# Retune confusion....



## Vader (Jul 8, 2006)

Hi all,

I just re-tuned my dual 20-39 PC+ cylinders down to 16Hz, and was somewhat confused with the resulting FR. Based on the FR postings at SVS and other reviews, I expected to lose 3-4 dB in the 28-32Hz band as a trade-off, but I thought the rest of the range (above 32Hz) would be comperable. As it turns out, I lost 3-4dB across the entire range (if I am reading the FR right), all in exchange for about 4Hz deeper extension. I checked several titles (WotW, The Incredibles, Episode I, etc), and I did indeed lose a great deal of "punch". Do the below FRs look right? Could this be indicitive of a damaged woofer? Thanks!









Green trace = 20Hz; Purple trance = 16Hz

I am thinking that, since the 20Hz tune yields about 17Hz in-room response, is the 13 Hz in-room really worth losing the "punch-in-the-gut" midrange?

P.S. I just ordered my BFD from the shack store! Ruler-flat response, here I come!


----------



## Ed Mullen (Jul 28, 2006)

Hi Derek:

The subwoofers lose sensitivity when a port is plugged and must be recalibrated. Bump the subwoofer channel level about 3-4 dB to account for the loss in sensitivity and you'll restore the same overall level as the 20 Hz tune.

Lost sensitivity is not the same as a reduction in headroom/output. There is indeed also a reduction in headroom in the 22-30 Hz region when a port is plugged because maximum woofer excursion will now occur in this bandwidth (as opposed to being previously damped by the ports in the 20 Hz tune), and this will indeed result in some loss of slam/impact. 

Whether or not this loss of headroom is a problem in your case really depends on your preferred playback level. If you don't listen at lease-breaking levels, you can take advantage of the extra extension the 16 Hz tune offers. Otherwise use the 20 Hz tune for max output.


----------



## Vader (Jul 8, 2006)

Ed,

Thanks for your explanation, it explains why the overall shape of the response is nearly identical, just lower (presumably from more-or-less uniform loss of sensitivity). As for my preferred listening levels, they are generally 10-15dB lower than reference.

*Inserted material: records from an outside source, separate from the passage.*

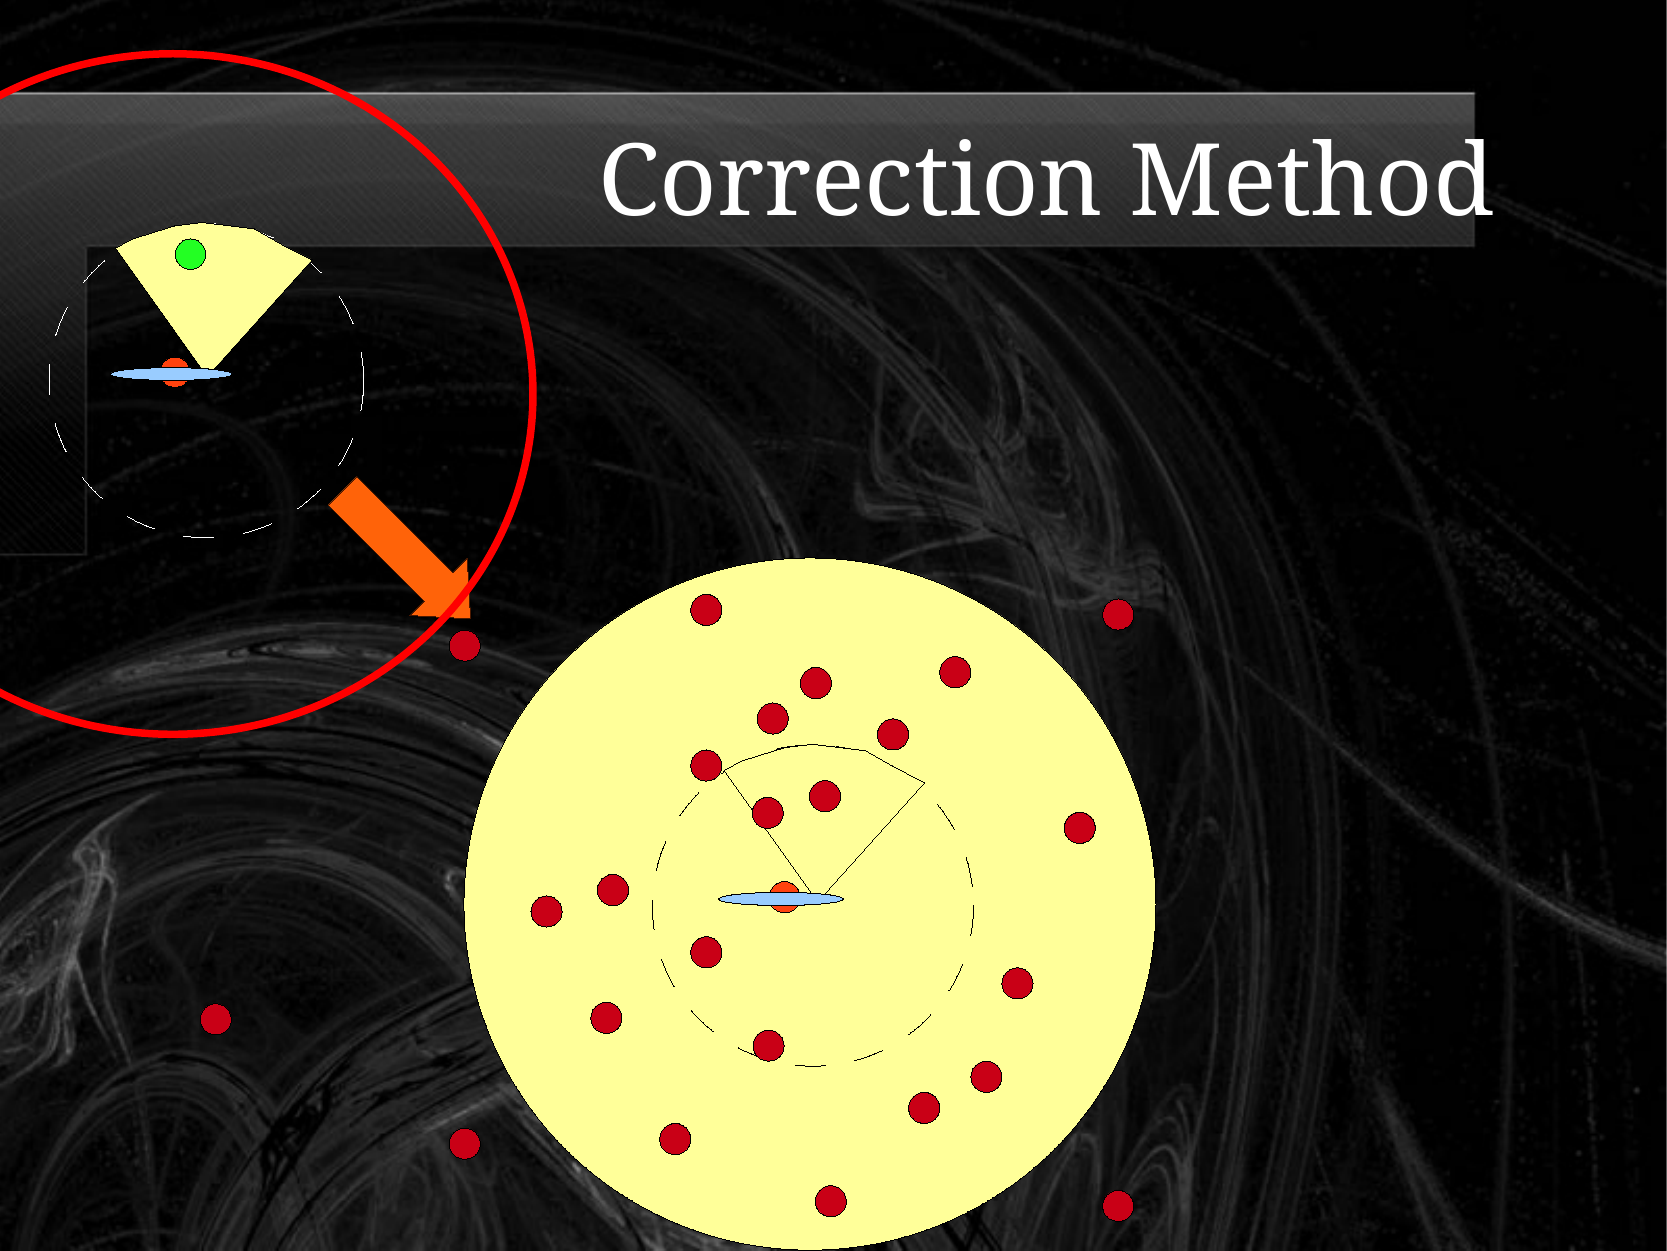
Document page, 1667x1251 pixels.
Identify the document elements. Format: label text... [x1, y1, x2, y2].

text_box [449, 630, 481, 662]
text_box [0, 53, 533, 735]
text_box [1102, 598, 1134, 631]
text_box [200, 1003, 232, 1035]
text_box [463, 557, 1157, 1251]
picture [0, 0, 1667, 1251]
text_box [1102, 1190, 1134, 1222]
text_box [449, 1128, 481, 1160]
title Correction Method [598, 111, 1511, 262]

For grins, the other day I measured the max SPL I was getting in my 3200 ft^3 HT during the "tripod emergence" scene in WotW while in 20Hz tune (MV -15dB). It maxed out at 108dB (at a little over 3m). From other postings under comperable conditions, my understanding is that I should be able to pull about 114dB from the 20Hz tune, and assuming that I lose about 4dB headroom by tuning it down to 16Hz I would be just knocking at the door of bottoming them. Maybe I should quit while I am ahead......

As for the recalibration, I set the input levels in REW to a speaker calibration level of 80Hz for both the 20Hz and 16Hz readings (the AVR MV was tweaked upwards about 4dB to do this). And I re-calibrated the sub pink noise level settings using DVE (currently 75dB for all channels, LFE calibrated to 85dB). Me thinks I am playing with fire....


----------